Tony Banks, chair and founder of the Balhousie Care Group, said care homes "may as well just have crossed our fingers" when hospital patients were being discharged from hospitals to their care without testing for coronavirus, accusing ministers of presiding over "three months of mixed messages, mismanagement and missed opportunities".
Mr Banks, whose company operates 26 care homes across Scotland with some 940 residents, claimed testing in care settings has been "promised" and this has "simply not been delivered".
"The strategy from the Scottish Government was clear from the start: to protect the NHS," he wrote in the Herald on Sunday. "And it was successful. But at the expense of this, hundreds of care home residents have passed away before their time.
"And as we navigate this unholy mess there are police investigations into Covid-19-related deaths, procurator fiscal referrals, and an announcement from the Scottish Government that 'failing' care homes face being taken under local authority control. I know I'm not alone in saying that private care home operators feel betrayed."
Scottish Government figures show more than 900 elderly patients were discharged from hospital into care homes in March, before a requirement for them to be tested for Covid-19 was introduced.
Nicola Sturgeon told Sky News this morning that Holyrood had "sought to take the best decisions we could based on the knowledge and information we had at the time".

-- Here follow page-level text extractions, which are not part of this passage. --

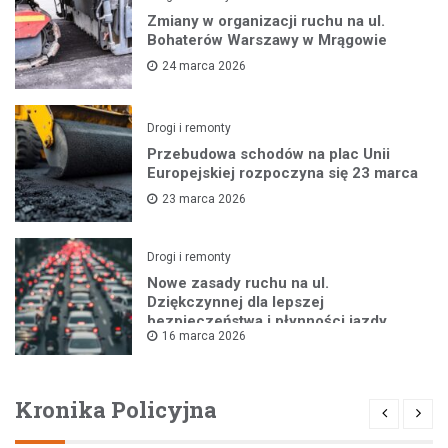
Zmiany w organizacji ruchu na ul.
Bohaterów Warszawy w Mrągowie
24 marca 2026
Drogi i remonty
Przebudowa schodów na plac Unii
Europejskiej rozpoczyna się 23 marca
23 marca 2026
Drogi i remonty
Nowe zasady ruchu na ul.
Dziękczynnej dla lepszej
bezpieczeństwa i płynności jazdy
16 marca 2026
Kronika Policyjna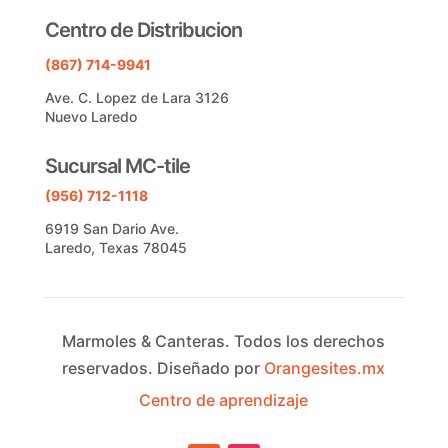
Centro de Distribucion
(867) 714-9941
Ave. C. Lopez de Lara 3126
Nuevo Laredo
Sucursal MC-tile
(956) 712-1118
6919 San Dario Ave.
Laredo, Texas 78045
Marmoles & Canteras.
Todos los derechos
reservados.
Diseñado por
Orangesites.mx
Centro de aprendizaje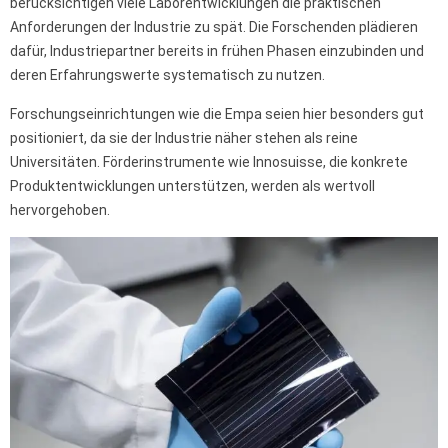
berücksichtigen viele Laborentwicklungen die praktischen
Anforderungen der Industrie zu spät. Die Forschenden plädieren
dafür, Industriepartner bereits in frühen Phasen einzubinden und
deren Erfahrungswerte systematisch zu nutzen.
Forschungseinrichtungen wie die Empa seien hier besonders gut
positioniert, da sie der Industrie näher stehen als reine
Universitäten. Förderinstrumente wie Innosuisse, die konkrete
Produktentwicklungen unterstützen, werden als wertvoll
hervorgehoben.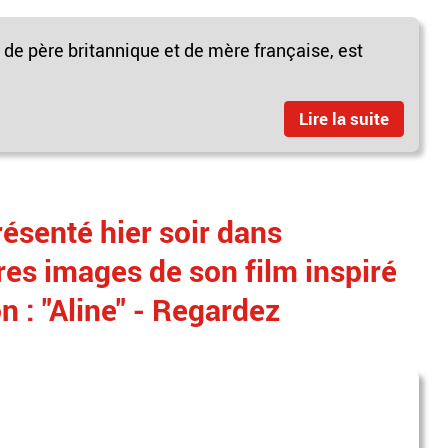
 de père britannique et de mère française, est
Lire la suite
résenté hier soir dans
res images de son film inspiré
on : "Aline" - Regardez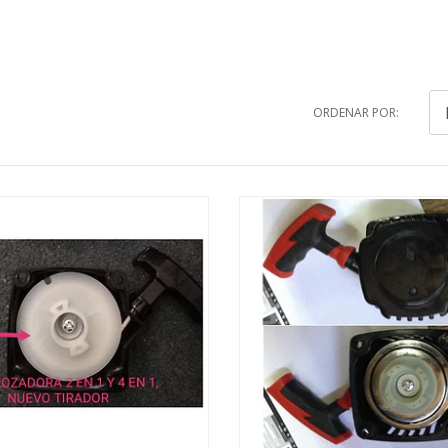
ORDENAR POR:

"The older people that were in hospital, the so called delayed discharges, they didn't need to be in hospital, they had no medical need to be in hospital, we were expecting, and in some cases saw, an influx of coronavirus patients into our hospitals," Ms Sturgeon said.
"It would have been unthinkable simply to leave older patients where they were in hospital, that would also have put them at serious and significant risk.
"What we did was put in place a system of risk assessment for older people being discharged from hospitals and gave guidance to care home providers about the isolation and infection prevention and control procedures they should have been following."
High proportion of coronavirus patients suffering 'delayed effects'
A high proportion of people who have been in hospital with the virus are suffering delayed effects, said Professor Peter Openshaw, who sits on the New and Emerging Respiratory Virus Threats Advisory Group (NERVTAG) to the government.
Speaking about a study into the consequences coronavirus can have, he told the BBC's Andrew Marr Show: "I think what's alarming is that this is not the simple, straightforward lung infection.
"It's turning out that it affects all sorts of other organ systems, and indeed many people who have apparently recovered then come back saying that things are not right.
"They have a diversity of long-term effects and we're seeing in our follow-up clinics a very high proportion who really cannot get back to a normal life because of the delayed effects of this virus."
In good news for some people shielding, the guidance is likely to be more fine-tuned going forward as more becomes known about Covid-19, he said.
From Monday, more than two million people who have been shielding for months will be able to spent time outdoors, it was announced this weekend.
Prof Openshaw said: "I think we're going to be able to fine-tune the advice now and actually reassure some people who we feared might be susceptible, that in fact they're not as vulnerable as we thought. So that's really good news."

The women facing burnout as they juggle jobs, housework and schooling during lockdown
Studies have shown women are bearing the brunt of childcare responsibilities, household chores and homeschooling during lockdown, irrespective of whether they are working or not – with the closure of schools and childcare providers having compounded existing inequalities in how such duties are dished out among some couples, women's correspondent Maya Oppenheim reports.